Era da tanto che voleva mettere un po’ di ordine.
Fred e
George, senza nemmeno chiedere il permesso, cominciarono ad estrarre gli
oggetti dalle buste, incuriositi. “Ma cosa se ne fa davvero di questa roba?”
chiese Fred accigliato, esaminando una caffettiera arrugginita e mancante di alcuni pezzi. Molly fece spallucce, poi guardò Harry. “Oh, Harry caro, sei sveglio.
Buon compleanno, tesoro” disse abbracciandolo, stritolandolo per benino. “Gra…
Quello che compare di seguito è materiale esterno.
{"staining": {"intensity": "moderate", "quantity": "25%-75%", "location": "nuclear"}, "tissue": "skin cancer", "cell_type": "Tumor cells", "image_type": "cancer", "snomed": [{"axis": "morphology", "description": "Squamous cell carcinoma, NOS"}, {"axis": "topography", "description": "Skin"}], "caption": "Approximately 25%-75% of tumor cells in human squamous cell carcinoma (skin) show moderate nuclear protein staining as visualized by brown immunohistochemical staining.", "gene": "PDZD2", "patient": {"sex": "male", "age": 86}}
zie… M… Mo…lly…” rispose lui tentando di respirare.
“Mamma,
così lo ammazzi… “ borbottò Ron, sfogliando un vecchio libro dalle pagine
ingiallite e la copertina marrone di pelle.
Hermione,
rientrata poco prima insieme a Ginny, osservò il libro e sorrise. “Ti piacciono
le fiabe babbane, Ronald?” chiese divertita.
Ron la
guardò accigliato. “No, mi fanno schifo…”
Molly
scosse il capo. “Quel libro l’ho trovato in camera di Ginny… è meglio buttarlo.”
Bill non
era d’accordo. “Mamma a Ginny piacciono le fiabe da quando
aveva pochi anni, perché vuoi privarla del libro?”. “Oh, caro… Ginny ha ventuno
anni, no? E’ ora di lasciarsi dietro le fiabe. Se continua di questo passo rimarrà sempre bambina, non crescerà mai, non… non
troverà mai un marito…” disse infine con gli occhi pieni di lacrime. Farfugliò
uno strozzato “scusate” e ciabattò fuori dalla stanza,
in preda ai singulti.
“Ginny
dovrebbe finirla con le fiabe…” cominciò Fred.
“… come
mamma dovrebbe smetterla di piangere ogni tre secondi per cose inutili.” Finì George, addentando un biscotto di zucca.
Fleur e la
piccola Virginia tornarono in cucina. “Oh, cos’è
questo sudiscio libroò? Toglietelo per favore, Virginia deve fare colazione…” disse
la moglie di Bill, stizzita. Hermione tolse il libro dal tavolo, ma non lo
rimise nei sacchi di cianfrusaglie babbane. “Questo è di
Ginny… glielo riporto.”
Harry la
vide avviarsi verso le scale, pensò tre secondi a qualcosa di
intelligente da dire, poi scattò in piedi e le si avvicinò velocemente. “Aspetta… aspetta… glielo porto io…”
Hermione
lo guardò qualche secondo, poi sorridendo gentilmente glielo
porse. “Vai, diavolo. E non farla arrabbiare di
nuovo.”
Harry
osservò il libro, stringendolo tra le mani. Poi annuì verso la brunetta e salì
velocemente le scale, saltando i gradini a tre a tre.
“Beh…
finalmente s’è deciso.” fu tutto ciò che disse Bill,
mentre imboccava sua figlia, seduta in braccio a lui.